Report every line from the material that contains the word "lines".

### Exercise input
===============

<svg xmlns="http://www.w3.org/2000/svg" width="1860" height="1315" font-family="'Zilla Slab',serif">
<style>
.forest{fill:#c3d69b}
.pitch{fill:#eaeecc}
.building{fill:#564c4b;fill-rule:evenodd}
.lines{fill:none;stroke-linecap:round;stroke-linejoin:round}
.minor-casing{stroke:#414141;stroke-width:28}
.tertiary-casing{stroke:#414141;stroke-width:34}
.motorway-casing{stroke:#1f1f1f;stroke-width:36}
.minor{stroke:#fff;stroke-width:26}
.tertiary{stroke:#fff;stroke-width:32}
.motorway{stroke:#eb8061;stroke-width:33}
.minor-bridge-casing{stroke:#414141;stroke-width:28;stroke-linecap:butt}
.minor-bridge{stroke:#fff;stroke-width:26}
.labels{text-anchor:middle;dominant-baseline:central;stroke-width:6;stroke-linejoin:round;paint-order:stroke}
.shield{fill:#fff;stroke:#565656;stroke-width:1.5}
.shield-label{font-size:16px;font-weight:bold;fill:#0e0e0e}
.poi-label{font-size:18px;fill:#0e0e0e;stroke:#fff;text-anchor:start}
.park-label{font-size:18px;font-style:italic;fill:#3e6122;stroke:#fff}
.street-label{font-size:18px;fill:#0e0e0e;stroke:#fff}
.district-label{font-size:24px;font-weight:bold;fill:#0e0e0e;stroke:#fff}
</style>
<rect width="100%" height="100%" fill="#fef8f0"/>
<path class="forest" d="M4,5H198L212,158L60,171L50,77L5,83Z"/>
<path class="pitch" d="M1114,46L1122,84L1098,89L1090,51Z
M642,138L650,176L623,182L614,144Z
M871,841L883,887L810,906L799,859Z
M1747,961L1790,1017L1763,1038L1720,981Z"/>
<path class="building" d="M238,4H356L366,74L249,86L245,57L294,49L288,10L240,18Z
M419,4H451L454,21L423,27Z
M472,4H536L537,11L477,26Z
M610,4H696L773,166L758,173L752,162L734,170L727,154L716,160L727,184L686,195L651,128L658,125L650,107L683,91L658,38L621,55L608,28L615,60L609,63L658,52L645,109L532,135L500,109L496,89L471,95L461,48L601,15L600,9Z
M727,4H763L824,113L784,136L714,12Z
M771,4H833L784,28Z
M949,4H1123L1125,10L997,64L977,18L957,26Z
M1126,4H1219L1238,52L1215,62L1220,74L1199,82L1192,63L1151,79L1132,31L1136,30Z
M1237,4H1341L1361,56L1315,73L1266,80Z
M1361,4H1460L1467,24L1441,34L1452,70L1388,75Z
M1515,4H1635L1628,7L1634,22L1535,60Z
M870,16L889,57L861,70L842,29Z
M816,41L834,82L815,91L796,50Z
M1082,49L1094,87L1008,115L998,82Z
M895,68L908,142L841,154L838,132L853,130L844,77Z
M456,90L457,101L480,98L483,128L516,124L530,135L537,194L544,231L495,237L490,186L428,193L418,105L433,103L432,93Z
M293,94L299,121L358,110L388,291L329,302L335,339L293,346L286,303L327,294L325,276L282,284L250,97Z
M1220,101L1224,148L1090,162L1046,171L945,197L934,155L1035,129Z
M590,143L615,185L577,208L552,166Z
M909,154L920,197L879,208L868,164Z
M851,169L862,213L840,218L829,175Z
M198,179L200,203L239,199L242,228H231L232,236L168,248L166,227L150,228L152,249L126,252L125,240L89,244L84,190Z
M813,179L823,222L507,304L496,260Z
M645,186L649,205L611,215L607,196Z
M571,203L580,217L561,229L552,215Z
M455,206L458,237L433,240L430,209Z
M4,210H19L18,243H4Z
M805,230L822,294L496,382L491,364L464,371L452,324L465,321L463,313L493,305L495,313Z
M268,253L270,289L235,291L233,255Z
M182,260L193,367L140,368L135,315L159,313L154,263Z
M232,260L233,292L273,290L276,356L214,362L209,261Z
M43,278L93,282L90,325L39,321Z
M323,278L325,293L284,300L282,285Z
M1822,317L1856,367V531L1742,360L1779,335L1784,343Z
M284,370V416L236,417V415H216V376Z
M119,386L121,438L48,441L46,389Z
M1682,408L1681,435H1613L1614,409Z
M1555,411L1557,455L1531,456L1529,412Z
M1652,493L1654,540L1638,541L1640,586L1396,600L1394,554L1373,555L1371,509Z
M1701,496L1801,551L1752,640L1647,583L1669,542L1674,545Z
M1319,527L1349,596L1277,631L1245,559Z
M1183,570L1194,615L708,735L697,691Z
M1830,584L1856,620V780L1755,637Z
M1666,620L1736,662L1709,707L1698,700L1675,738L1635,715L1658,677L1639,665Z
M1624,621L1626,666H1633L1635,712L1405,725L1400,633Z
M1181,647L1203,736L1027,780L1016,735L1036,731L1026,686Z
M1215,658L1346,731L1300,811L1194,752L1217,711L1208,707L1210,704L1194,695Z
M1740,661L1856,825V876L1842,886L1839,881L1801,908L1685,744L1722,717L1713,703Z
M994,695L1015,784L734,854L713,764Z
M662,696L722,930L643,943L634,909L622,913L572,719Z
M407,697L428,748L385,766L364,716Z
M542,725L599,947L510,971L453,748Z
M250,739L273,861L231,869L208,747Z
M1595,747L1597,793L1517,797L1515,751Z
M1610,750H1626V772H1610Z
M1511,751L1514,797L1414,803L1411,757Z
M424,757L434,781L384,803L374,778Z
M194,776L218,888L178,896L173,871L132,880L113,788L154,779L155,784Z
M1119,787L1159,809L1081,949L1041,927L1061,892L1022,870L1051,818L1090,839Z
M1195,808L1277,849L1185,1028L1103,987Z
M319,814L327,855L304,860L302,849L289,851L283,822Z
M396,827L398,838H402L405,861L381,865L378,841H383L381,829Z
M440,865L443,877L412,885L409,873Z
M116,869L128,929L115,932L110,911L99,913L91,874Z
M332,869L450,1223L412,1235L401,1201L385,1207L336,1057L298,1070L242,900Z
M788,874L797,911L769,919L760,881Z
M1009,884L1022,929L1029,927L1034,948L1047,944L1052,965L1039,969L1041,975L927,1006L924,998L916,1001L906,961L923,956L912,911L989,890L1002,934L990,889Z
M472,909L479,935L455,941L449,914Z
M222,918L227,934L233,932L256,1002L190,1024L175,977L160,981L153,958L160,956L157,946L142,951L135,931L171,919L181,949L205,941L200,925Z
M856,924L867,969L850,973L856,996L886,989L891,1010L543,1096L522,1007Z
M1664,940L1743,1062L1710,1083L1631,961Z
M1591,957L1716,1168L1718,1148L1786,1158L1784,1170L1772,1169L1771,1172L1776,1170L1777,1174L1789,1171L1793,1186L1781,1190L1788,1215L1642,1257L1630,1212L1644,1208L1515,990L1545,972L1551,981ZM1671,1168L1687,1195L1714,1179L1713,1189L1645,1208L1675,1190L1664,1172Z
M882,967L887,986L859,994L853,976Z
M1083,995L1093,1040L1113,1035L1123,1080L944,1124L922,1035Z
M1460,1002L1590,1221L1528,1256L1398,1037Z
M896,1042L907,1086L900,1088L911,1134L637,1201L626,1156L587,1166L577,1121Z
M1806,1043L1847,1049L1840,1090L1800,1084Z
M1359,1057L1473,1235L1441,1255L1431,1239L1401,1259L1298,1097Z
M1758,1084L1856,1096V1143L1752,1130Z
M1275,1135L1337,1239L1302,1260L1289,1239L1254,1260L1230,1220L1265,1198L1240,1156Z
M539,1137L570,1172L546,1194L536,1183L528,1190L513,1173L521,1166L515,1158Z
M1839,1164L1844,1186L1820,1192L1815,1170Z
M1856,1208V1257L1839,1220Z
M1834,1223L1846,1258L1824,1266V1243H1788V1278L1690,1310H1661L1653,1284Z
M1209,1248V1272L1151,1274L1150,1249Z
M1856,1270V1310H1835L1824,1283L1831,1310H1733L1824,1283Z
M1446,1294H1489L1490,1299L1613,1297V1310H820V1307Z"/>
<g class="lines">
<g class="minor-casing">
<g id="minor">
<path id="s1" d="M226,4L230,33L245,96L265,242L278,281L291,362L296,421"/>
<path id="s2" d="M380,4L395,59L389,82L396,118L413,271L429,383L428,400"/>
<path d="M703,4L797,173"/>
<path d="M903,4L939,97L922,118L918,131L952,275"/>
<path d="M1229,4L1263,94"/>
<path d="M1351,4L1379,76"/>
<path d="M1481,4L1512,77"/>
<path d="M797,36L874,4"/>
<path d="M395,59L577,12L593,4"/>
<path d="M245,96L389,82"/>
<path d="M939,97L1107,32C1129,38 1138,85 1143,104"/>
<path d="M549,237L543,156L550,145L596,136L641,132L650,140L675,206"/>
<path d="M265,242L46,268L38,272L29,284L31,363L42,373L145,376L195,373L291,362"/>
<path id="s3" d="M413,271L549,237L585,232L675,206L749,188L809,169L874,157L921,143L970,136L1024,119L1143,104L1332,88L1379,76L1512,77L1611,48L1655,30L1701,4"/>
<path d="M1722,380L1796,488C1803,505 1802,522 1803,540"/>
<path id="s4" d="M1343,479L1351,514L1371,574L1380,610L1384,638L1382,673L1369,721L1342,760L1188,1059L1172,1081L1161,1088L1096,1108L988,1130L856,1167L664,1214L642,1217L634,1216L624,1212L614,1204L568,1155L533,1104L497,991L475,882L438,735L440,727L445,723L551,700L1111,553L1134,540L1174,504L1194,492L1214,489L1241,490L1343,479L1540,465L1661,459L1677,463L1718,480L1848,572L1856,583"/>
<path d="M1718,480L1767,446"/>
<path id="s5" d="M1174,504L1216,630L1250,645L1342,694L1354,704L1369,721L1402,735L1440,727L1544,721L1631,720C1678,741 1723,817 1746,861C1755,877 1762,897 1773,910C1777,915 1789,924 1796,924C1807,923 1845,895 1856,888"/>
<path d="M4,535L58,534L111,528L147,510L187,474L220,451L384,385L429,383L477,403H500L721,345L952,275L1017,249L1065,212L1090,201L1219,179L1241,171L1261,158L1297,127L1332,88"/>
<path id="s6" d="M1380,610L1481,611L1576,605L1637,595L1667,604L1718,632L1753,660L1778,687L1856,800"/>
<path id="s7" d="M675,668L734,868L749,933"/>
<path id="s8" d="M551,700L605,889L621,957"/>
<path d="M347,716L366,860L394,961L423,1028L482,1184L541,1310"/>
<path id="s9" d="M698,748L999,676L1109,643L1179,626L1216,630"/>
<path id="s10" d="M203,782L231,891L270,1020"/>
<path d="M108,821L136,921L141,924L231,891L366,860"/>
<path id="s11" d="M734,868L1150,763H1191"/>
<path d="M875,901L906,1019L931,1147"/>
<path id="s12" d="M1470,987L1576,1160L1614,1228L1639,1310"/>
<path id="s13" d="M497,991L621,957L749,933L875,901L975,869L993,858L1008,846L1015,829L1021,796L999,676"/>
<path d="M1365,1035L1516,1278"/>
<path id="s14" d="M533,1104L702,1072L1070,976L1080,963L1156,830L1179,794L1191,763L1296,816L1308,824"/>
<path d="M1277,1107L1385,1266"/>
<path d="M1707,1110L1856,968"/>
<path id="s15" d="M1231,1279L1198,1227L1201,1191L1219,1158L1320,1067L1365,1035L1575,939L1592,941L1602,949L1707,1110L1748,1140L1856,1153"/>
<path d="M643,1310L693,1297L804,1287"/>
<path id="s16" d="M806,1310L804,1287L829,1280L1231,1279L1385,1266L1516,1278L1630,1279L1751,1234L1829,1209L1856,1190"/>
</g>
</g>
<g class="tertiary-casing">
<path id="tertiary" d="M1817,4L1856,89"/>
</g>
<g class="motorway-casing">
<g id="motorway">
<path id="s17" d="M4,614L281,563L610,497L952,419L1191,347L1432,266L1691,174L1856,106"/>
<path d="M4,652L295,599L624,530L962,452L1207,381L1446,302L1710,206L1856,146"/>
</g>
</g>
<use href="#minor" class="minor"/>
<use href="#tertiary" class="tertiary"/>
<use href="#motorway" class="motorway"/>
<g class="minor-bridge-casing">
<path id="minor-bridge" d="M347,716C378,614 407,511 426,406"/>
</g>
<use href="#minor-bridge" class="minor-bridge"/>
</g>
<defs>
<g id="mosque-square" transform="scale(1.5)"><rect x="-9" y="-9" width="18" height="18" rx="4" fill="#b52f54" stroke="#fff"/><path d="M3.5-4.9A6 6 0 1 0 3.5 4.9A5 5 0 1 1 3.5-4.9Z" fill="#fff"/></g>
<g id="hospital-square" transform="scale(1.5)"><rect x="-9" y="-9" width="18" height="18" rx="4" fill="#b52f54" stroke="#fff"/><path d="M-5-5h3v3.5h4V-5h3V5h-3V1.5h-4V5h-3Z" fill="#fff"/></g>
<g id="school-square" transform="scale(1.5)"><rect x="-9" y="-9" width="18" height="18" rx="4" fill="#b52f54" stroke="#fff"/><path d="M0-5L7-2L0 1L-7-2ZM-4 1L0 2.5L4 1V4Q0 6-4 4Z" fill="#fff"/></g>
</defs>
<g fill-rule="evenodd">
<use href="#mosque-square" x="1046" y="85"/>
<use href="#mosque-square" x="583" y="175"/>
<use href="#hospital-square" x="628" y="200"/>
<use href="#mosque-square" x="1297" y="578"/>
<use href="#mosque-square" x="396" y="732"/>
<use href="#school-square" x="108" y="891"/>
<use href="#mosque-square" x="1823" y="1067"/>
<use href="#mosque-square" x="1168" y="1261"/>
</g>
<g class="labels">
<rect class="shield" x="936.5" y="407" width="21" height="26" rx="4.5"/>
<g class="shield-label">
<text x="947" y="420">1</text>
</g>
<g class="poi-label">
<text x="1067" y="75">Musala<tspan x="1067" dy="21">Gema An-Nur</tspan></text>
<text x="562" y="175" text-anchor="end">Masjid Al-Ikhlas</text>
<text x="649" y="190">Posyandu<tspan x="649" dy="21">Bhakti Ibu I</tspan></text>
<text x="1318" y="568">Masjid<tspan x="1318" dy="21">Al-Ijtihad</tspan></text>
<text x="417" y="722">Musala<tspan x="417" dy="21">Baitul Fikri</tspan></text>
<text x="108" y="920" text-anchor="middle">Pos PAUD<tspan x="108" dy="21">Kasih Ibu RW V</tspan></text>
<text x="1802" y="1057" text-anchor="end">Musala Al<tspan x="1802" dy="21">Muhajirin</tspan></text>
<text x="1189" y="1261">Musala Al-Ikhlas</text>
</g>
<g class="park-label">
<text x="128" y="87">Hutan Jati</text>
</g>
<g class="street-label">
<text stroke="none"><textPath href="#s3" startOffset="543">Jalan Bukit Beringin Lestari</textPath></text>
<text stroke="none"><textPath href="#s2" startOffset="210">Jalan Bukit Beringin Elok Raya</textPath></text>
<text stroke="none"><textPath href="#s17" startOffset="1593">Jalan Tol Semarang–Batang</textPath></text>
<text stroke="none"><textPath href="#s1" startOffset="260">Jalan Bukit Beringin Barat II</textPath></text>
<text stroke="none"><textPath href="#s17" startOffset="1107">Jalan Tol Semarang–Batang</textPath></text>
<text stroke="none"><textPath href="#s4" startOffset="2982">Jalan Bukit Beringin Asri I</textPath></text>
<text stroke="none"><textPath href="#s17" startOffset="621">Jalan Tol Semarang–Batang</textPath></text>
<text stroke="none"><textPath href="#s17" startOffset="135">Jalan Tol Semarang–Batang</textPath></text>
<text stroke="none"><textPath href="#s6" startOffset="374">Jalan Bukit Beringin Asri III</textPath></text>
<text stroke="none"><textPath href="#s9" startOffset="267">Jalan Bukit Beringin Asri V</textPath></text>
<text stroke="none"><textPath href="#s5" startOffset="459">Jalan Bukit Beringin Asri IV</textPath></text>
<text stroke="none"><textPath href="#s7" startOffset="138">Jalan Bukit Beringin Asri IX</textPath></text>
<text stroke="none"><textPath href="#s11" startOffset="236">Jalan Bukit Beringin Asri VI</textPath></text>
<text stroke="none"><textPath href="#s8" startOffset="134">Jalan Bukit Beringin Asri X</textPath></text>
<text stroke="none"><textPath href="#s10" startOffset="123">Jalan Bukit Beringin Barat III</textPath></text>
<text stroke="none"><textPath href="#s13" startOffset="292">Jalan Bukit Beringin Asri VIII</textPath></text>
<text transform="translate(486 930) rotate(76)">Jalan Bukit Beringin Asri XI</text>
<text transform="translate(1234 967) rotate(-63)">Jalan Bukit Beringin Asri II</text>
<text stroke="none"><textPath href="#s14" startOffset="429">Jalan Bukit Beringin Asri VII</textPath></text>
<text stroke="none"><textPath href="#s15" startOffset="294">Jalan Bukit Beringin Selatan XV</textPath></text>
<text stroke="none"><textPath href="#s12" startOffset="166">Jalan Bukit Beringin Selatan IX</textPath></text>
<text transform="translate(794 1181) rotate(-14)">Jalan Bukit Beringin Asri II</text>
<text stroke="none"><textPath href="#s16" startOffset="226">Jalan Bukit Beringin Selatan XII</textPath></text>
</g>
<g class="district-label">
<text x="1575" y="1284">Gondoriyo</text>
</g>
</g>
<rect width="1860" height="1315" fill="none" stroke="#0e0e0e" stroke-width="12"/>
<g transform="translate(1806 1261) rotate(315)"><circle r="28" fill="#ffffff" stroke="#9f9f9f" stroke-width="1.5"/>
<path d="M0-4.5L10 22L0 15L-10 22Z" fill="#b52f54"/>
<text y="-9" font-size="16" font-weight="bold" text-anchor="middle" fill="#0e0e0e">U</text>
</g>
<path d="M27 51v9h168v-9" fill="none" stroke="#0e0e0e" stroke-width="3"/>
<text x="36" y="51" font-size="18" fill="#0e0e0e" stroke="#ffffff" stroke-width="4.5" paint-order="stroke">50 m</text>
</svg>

===============

### Solution
.lines{fill:none;stroke-linecap:round;stroke-linejoin:round}
<g class="lines">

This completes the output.